|
Analyse Situationnelle des Cliniques et Cabinets Privés dans la lutte contre le VIH/SIDA à Bamako (Mali) |
|
|
|
|
Auteur : Dr TRAORE Mohamed Amadou, Médecin Directeur de la Clinique Pitié.
Promotion : 1ère Mois : Avril Année : 2006
Superviseurs : Dr LY Dienaba, Dr HAIDARA Souleymane, Dr TRAORE Ousmane
Code de classement : 014.01.4-06 Localisation : Bibliothèque ISED, Dakar La lutte contre le VIH/SIDA, nécessite une très grande implication de tous les acteurs de la santé (secteur, public, privé et communautaire).
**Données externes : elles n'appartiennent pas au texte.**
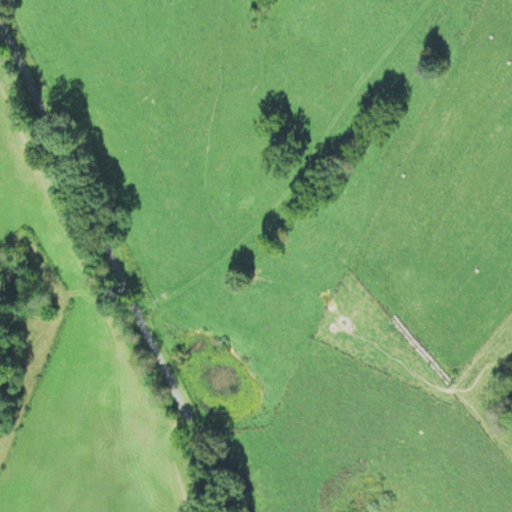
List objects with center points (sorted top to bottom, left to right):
road: (111, 261)
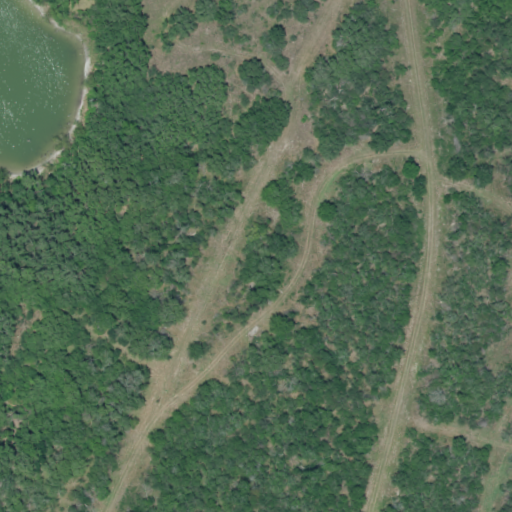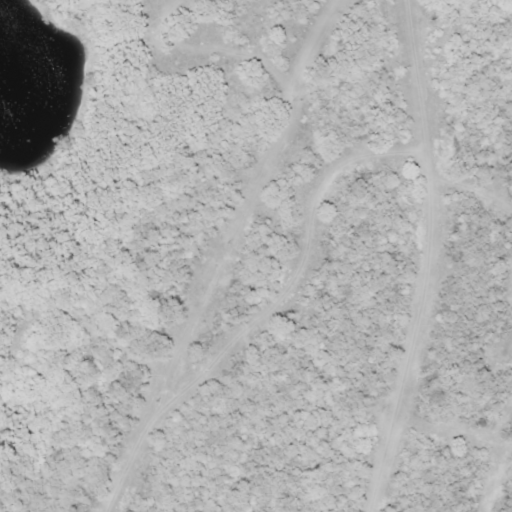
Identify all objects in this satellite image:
road: (431, 257)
Le but de cette étude était de faire ressortir le rôle que pourraient jouer les structures privées, dans la lutte contre le VIH/SIDA. Pour ce faire nous avons inventorié les cliniques et cabinets privés et les services qu’ils offrent dans la lutte contre le VIH/SIDA. Cette étude transversale, descriptive et analytique a porté sur 77 structures privées dans le district de Bamako, pendant la période du 12 septembre au 21 octobre 2005. Il ressort de cette étude qu’une faible proportion de médecins privés (17%) avait bénéficié d’une formation en counseling dépistage contre 63% qui n’avaient pas reçu de formation sur les modules du VIH/SIDA. Nous avons trouvé que l’activité principale de médecins privés après un dépistage VIH/SIDA, était de référer les sujets vers d’autres centres de soins de PVVIH pour une prise en charge intégrée et cela quelque soit le plateau technique des structures privées. Les techniques de dépistage au niveau de ces structures privées ne respectent pas les normes, dans 25% des cas le mono test, l’Immunocomb II-bipost était utilisé pour le dépistage du VIH/SIDA. Soixante trois pour cent de structures privées enquêtées ne font pas de dépistage au niveau de leurs structures. Le coût moyen payé par une PVVIH au niveau des structures privées varie de 46 500FCFA pour une clinique et 32 000FCFA pour un cabinet privé. Nous recommandons au terme de cette étude une formation de professionnels de la santé du secteur privé aux modules d’éducation thérapeutiques, enfin de renforcer leur capacité et leur aptitude à la prise en charge des personnes vivant avec le VIH/SIDA.